> JOB ITEM
Output the records that follow, keeping every line exactly as it is.

> GIVEN RECORDS

☆ ☆ ☆ ☆

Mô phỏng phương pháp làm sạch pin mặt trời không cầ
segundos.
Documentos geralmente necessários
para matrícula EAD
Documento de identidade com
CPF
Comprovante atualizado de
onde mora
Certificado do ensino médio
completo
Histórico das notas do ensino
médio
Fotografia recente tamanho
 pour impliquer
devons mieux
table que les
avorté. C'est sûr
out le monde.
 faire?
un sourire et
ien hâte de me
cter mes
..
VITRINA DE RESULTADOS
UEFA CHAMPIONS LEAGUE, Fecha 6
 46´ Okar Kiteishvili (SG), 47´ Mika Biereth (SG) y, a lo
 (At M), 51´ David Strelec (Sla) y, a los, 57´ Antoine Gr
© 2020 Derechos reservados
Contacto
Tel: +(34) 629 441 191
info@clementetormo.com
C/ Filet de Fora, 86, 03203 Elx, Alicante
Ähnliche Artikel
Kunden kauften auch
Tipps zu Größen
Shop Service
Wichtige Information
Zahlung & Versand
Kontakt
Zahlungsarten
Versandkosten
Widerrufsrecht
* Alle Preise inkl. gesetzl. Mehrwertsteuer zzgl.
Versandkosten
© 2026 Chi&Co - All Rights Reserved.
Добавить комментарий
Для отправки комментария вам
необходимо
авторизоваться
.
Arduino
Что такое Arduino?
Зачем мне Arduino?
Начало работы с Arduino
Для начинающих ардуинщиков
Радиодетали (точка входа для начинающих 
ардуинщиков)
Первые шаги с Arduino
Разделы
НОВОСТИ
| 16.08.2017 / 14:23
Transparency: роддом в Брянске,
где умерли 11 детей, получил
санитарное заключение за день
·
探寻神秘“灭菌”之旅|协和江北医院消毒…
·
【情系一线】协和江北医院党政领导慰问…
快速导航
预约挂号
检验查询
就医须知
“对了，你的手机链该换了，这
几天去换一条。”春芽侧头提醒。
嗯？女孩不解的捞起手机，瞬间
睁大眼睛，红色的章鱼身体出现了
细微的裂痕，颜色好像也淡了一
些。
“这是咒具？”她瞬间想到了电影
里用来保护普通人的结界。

☆ ☆ ☆ ☆

> ANSWER TO THE PROBLEM
Mô phỏng phương pháp làm sạch pin mặt trời không cầ
segundos.
Documentos geralmente necessários
para matrícula EAD
Documento de identidade com
CPF
Comprovante atualizado de
onde mora
Certificado do ensino médio
completo
Histórico das notas do ensino
médio
Fotografia recente tamanho
 pour impliquer
devons mieux
table que les
avorté. C'est sûr
out le monde.
 faire?
un sourire et
ien hâte de me
cter mes
..
VITRINA DE RESULTADOS
UEFA CHAMPIONS LEAGUE, Fecha 6
 46´ Okar Kiteishvili (SG), 47´ Mika Biereth (SG) y, a lo
 (At M), 51´ David Strelec (Sla) y, a los, 57´ Antoine Gr
© 2020 Derechos reservados
Contacto
Tel: +(34) 629 441 191
info@clementetormo.com
C/ Filet de Fora, 86, 03203 Elx, Alicante
Ähnliche Artikel
Kunden kauften auch
Tipps zu Größen
Shop Service
Wichtige Information
Zahlung & Versand
Kontakt
Zahlungsarten
Versandkosten
Widerrufsrecht
* Alle Preise inkl. gesetzl. Mehrwertsteuer zzgl.
Versandkosten
© 2026 Chi&Co - All Rights Reserved.
Добавить комментарий
Для отправки комментария вам
необходимо
авторизоваться
.
Arduino
Что такое Arduino?
Зачем мне Arduino?
Начало работы с Arduino
Для начинающих ардуинщиков
Радиодетали (точка входа для начинающих 
ардуинщиков)
Первые шаги с Arduino
Разделы
НОВОСТИ
| 16.08.2017 / 14:23
Transparency: роддом в Брянске,
где умерли 11 детей, получил
санитарное заключение за день
·
探寻神秘“灭菌”之旅|协和江北医院消毒…
·
【情系一线】协和江北医院党政领导慰问…
快速导航
预约挂号
检验查询
就医须知
“对了，你的手机链该换了，这
几天去换一条。”春芽侧头提醒。
嗯？女孩不解的捞起手机，瞬间
睁大眼睛，红色的章鱼身体出现了
细微的裂痕，颜色好像也淡了一
些。
“这是咒具？”她瞬间想到了电影
里用来保护普通人的结界。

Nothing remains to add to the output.